Just finish Random Forest Regressor for my own problem, now I had classification problem for structured data, wanna give Random Forest Classifier a shot, but, lost direction, haha, please advise.


no. but if you’ve figured out fastai with regressor, and need to move to classifier then along with shift-tab on the fastai classifier function, you can look at any sklearn docs on classifiers.

if you’re stuck on specific code / calls, put it here (or stack overflow etc)


Is this a Windows thing? I’m getting it on another data set. The slow method works

(Aditya) #475

Yes it’s on Windows and the best thing is sometimes you see this warning like of thing and sometimes nothing…

Haven’t dig further as I can’t interpret the warning…


@jeremy - do you know if anyone has had the parallel tree fastai implementation succeed under Windows?

#477 has a nice overview of common gotchas, that can be confusing to Python newcomers

(Jed) #478

Where can I find a notebook used in lesson 3?
Lessons 2 and 3 from github contain buldozers data set while Lesson 3 on youtube is focused on groceries data.

Could you please update github with the missing notebook?


(Jeremy Demlow) #479

I have made it to Lesson 8 and everything in the fastai repo has worked perfectly up to this point. I have a windows 10 machine with 64 bits. I have read many forums that this maybe something that will work once pytorch comes out with a windows version.

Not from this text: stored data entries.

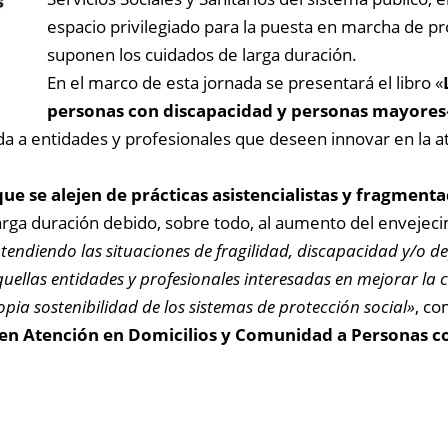
espacio privilegiado para la puesta en marcha de p
suponen los cuidados de larga duración.
En el marco de esta jornada se presentará el libro «
personas con discapacidad y personas mayores
da a entidades y profesionales que deseen innovar en la ate
ue se alejen de prácticas asistencialistas y fragment
rga duración debido, sobre todo, al aumento del envejeci
endiendo las situaciones de fragilidad, discapacidad y/o d
quellas entidades y profesionales interesadas en mejorar la 
opia sostenibilidad de los sistemas de protección social»
, co
en Atención en Domicilios y Comunidad a Personas c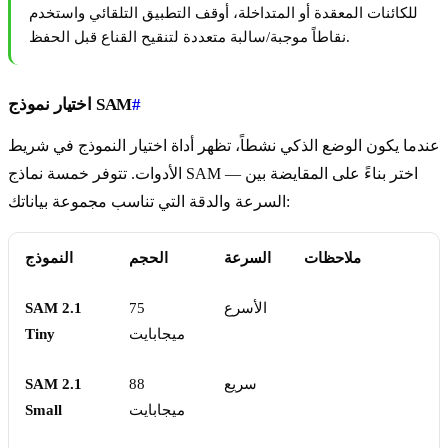
للكائنات المعقدة أو المتداخلة، أوقف التطبيق التلقائي واستخدم
نقاطاً موجبة/سالبة متعددة لتنقيح القناع قبل الحفظ.
#
اختيار نموذج SAM
عندما يكون الوضع الذكي نشطاً، تظهر أداة اختيار النموذج في شريط
الأدوات. تتوفر خمسة نماذج SAM — اختر بناءً على المقايضة بين
السرعة والدقة التي تناسب مجموعة بياناتك:
ملاحظات
السرعة
الحجم
النموذج
الأسرع
75
SAM 2.1
ميجابايت
Tiny
سريع
88
SAM 2.1
ميجابايت
Small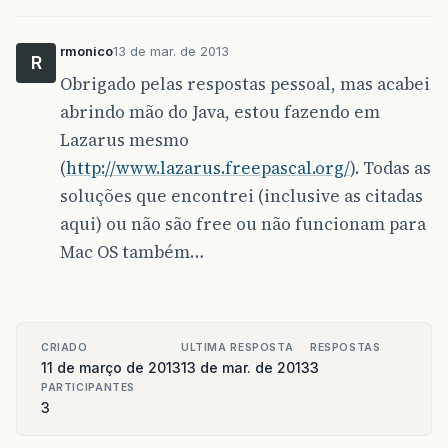
rmonico
13 de mar. de 2013
R
Obrigado pelas respostas pessoal, mas acabei
abrindo mão do Java, estou fazendo em
Lazarus mesmo
(
http://www.lazarus.freepascal.org/
). Todas as
soluções que encontrei (inclusive as citadas
aqui) ou não são free ou não funcionam para
Mac OS também…
CRIADO
ULTIMA RESPOSTA
RESPOSTAS
11 de março de 2013
13 de mar. de 2013
3
PARTICIPANTES
3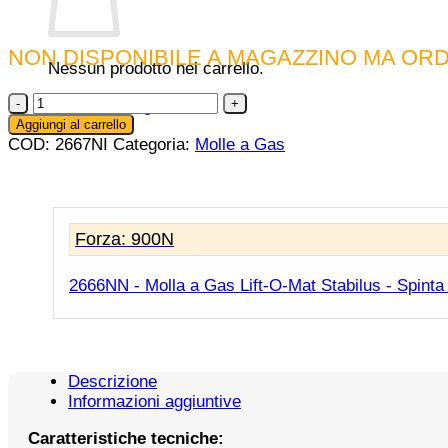
NON DISPONIBILE A MAGAZZINO MA ORD
Nessun prodotto nel carrello.
2667NI
Ritorna al negozio
-
Aggiungi al carrello
Molla
COD:
2667NI
Categoria:
Molle a Gas
a
Gas
Lift-
O-
Forza: 900N
Mat
Stabilus
-
2666NN - Molla a Gas Lift-O-Mat Stabilus - Spinta
Spinta
1.000
N
quantità
Descrizione
Informazioni aggiuntive
Caratteristiche tecniche: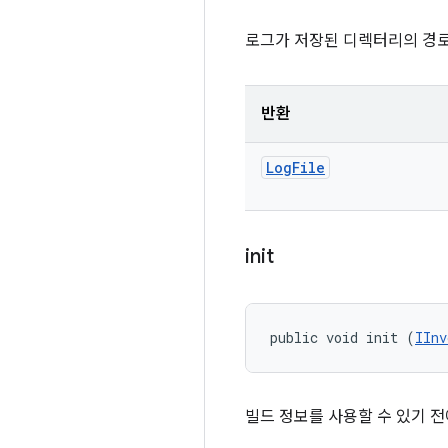
로그가 저장된 디렉터리의 경로
반환
Log
File
init
public void init (
IInv
빌드 정보를 사용할 수 있기 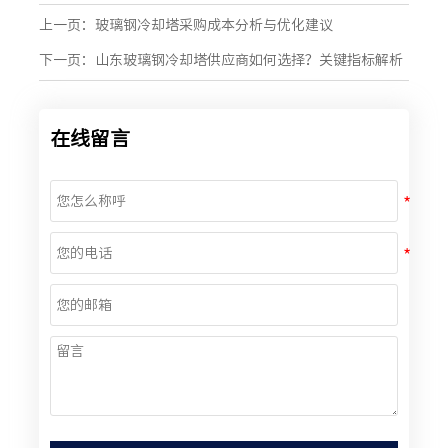
上一页：
玻璃钢冷却塔采购成本分析与优化建议
下一页：
山东玻璃钢冷却塔供应商如何选择？关键指标解析
在线留言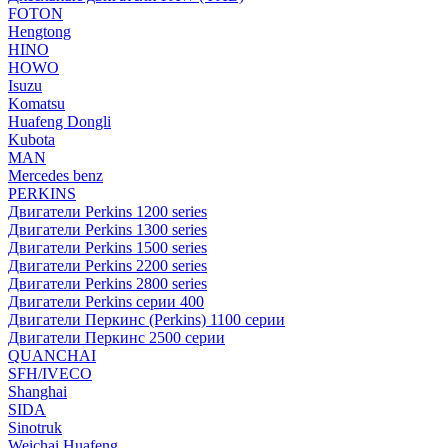
FOTON
Hengtong
HINO
HOWO
Isuzu
Komatsu
Huafeng Dongli
Kubota
MAN
Mercedes benz
PERKINS
Двигатели Perkins 1200 series
Двигатели Perkins 1300 series
Двигатели Perkins 1500 series
Двигатели Perkins 2200 series
Двигатели Perkins 2800 series
Двигатели Perkins серии 400
Двигатели Перкинс (Perkins) 1100 серии
Двигатели Перкинс 2500 серии
QUANCHAI
SFH/IVECO
Shanghai
SIDA
Sinotruk
Weichai Huafeng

I have a paperspace account, where this works fine, but would love to be able to have it work on my machine locally.

I have come across an issue of: DLL Load Failed and this has to do with torch_imports and the import

What i have tried:

Reinstalling the fastai to see if that is the problem using

I also have spacy downloaded, but i am not sure if thats the answer because i don’t know how to use the spacy environment.

There was a similar question to this on an installation page and these were to the two answers and i am unsure on how to set PYTHONPATH=/path to the fastai directory

I also have created the custom AI kernel to see if that would work

If there is any advice on where to go from here it would be greatly appreciated.